(Beginning of RECORDED INFORMATION)

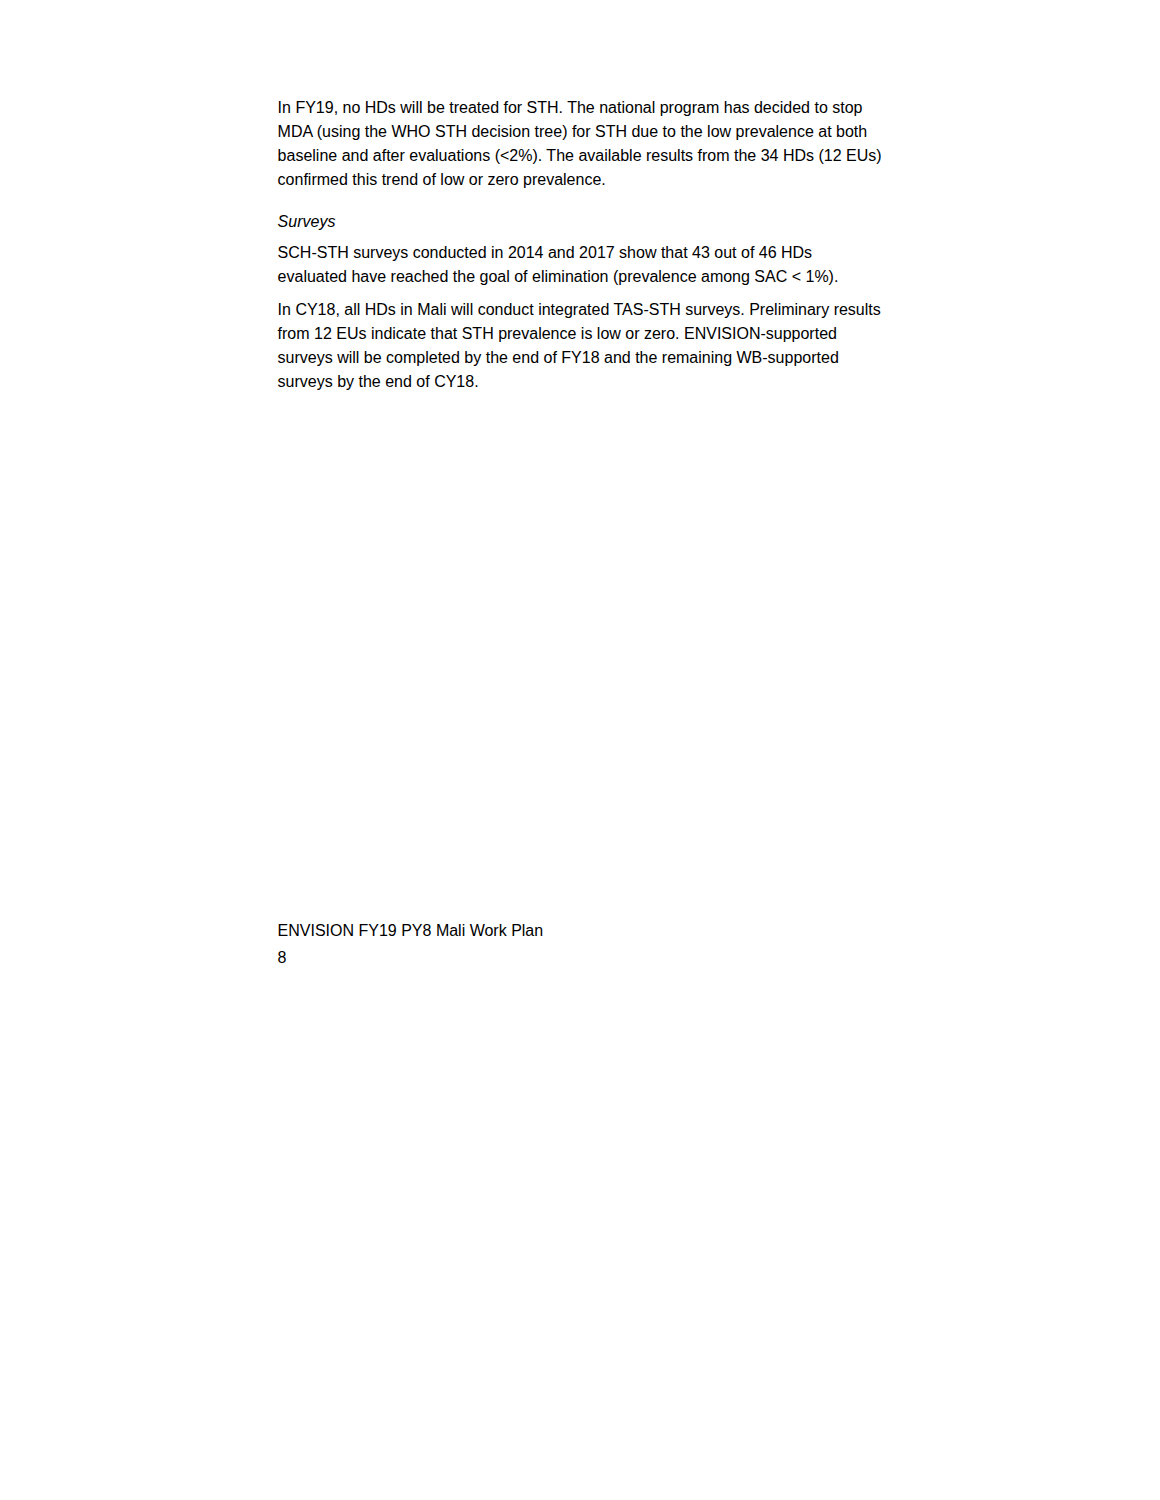In FY19, no HDs will be treated for STH. The national program has decided to stop MDA (using the WHO STH decision tree) for STH due to the low prevalence at both baseline and after evaluations (<2%). The available results from the 34 HDs (12 EUs) confirmed this trend of low or zero prevalence.
Surveys
SCH-STH surveys conducted in 2014 and 2017 show that 43 out of 46 HDs evaluated have reached the goal of elimination (prevalence among SAC < 1%).
In CY18, all HDs in Mali will conduct integrated TAS-STH surveys. Preliminary results from 12 EUs indicate that STH prevalence is low or zero. ENVISION-supported surveys will be completed by the end of FY18 and the remaining WB-supported surveys by the end of CY18.
ENVISION FY19 PY8 Mali Work Plan
8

(End of RECORDED INFORMATION)

Give back every record exactly. Omit the pictures.

In FY19, no HDs will be treated for STH. The national program has decided to stop MDA (using the WHO STH decision tree) for STH due to the low prevalence at both baseline and after evaluations (<2%). The available results from the 34 HDs (12 EUs) confirmed this trend of low or zero prevalence.
Surveys
SCH-STH surveys conducted in 2014 and 2017 show that 43 out of 46 HDs evaluated have reached the goal of elimination (prevalence among SAC < 1%).
In CY18, all HDs in Mali will conduct integrated TAS-STH surveys. Preliminary results from 12 EUs indicate that STH prevalence is low or zero. ENVISION-supported surveys will be completed by the end of FY18 and the remaining WB-supported surveys by the end of CY18.
ENVISION FY19 PY8 Mali Work Plan
8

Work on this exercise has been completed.